Steeltoe.Management.Endpoint versions prior to 4.2.0 and Steeltoe.Management.EndpointCore versions prior to 3.4.0 have a vulnerability where all actuator endpoints default to EndpointPermissions.Restricted, which corresponds to Cloud Foundry's read_basic_data permission. Sensitive endpoints like heap dump, environment, and thread dump do not enforce the stricter read_sensitive_data permission, unlike Spring Boot's Cloud Foundry integration. This improper privilege management (CWE-269, CWE-285) allows users with lower-trust roles such as Space Auditors to access sensitive diagnostic data. The vulnerability is addressed by increasing the required permissions for these endpoints to EndpointPermissions.Full in the fixed versions. Alternative mitigations include configuring the permissions explicitly or limiting the actuators registered in production environments.

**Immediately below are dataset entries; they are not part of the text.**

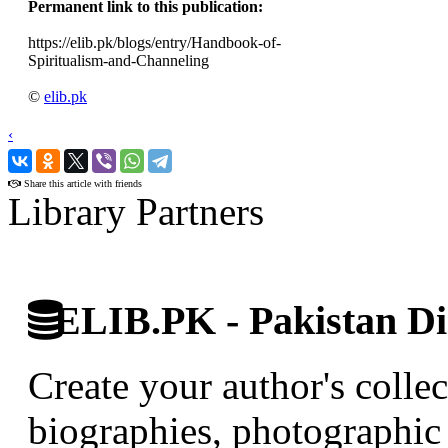
Permanent link to this publication:
https://elib.pk/blogs/entry/Handbook-of-
Spiritualism-and-Channeling
©
elib.pk
‹
›
Share this article with friends
Library Partners
ELIB.PK - Pakistan Dig
Create your author's collec
biographies, photographic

Users with roles granted only read_basic_data permissions (e.g., Space Auditors) can access sensitive actuator endpoints that expose heap dumps, environment variables, and thread dumps. This exposure can lead to unauthorized disclosure of sensitive application and system information. The vulnerability does not affect integrity or availability but impacts confidentiality. There are no known exploits in the wild at this time.

A fix is available in Steeltoe.Management.Endpoint version 4.2.0 and Steeltoe.Management.EndpointCore version 3.4.0. Users should upgrade to these versions to resolve the issue. If immediate upgrading is not possible, explicitly set RequiredPermissions = EndpointPermissions.Full in the options for HeapDumpEndpointOptions, EnvironmentEndpointOptions, and ThreadDumpEndpointOptions. Additionally, consider registering only necessary actuators individually instead of using AddAllActuators() to avoid exposing sensitive endpoints unnecessarily.